Intuitive explanation of why entropy maximizes in a uniform distribution?

roland

What is the best mathematical, intuitive explanation of why entropy maximizes in a uniform distribution? I'm looking for a short proof using the most elementary mathematics possible.

Please no explanation like "because entropy was designed in this way", etc...

https://en.wikipedia.org/wiki/Entropy_%28information_theory%29#Definition

What is the best mathematical, intuitive explanation of why entropy maximizes in a uniform distribution? I'm looking for a short proof using the most elementary mathematics possible.

Please no explanation like "because entropy was designed in this way", etc...

https://en.wikipedia.org/wiki/Entropy_%28information_theory%29#Definition

Imagine you have two unknown bits, generated uniformly at random. What's the fastest way to learn them by asking yes or no questions?
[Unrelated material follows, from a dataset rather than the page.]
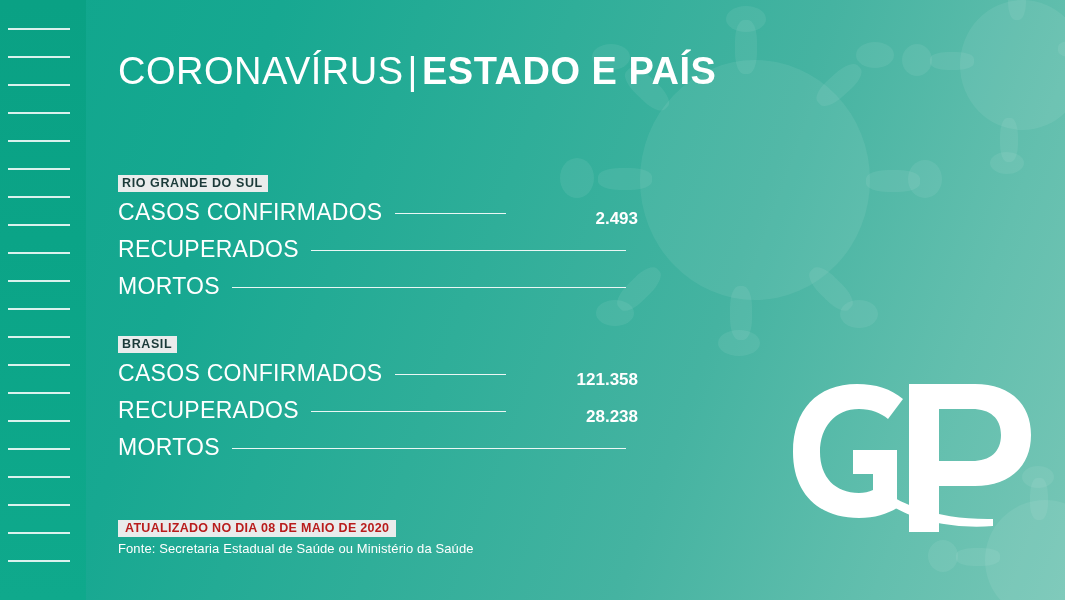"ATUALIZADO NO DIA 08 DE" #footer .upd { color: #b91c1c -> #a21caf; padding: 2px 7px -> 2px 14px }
1) Ask whether the first bit is 0, then do the same for the second bit. This way you always spend two questions.

2) First ask whether the bits are 00. If yes, you win. Otherwise ask the remaining questions in any way you like. This works out to 9/4 questions on average, which is worse than the first method.

Moral of the story: if you want to learn information as fast as possible, you must split the search space in equal parts. That's the same as saying that a uniform distribution has maximum self-information, i.e. maximum entropy.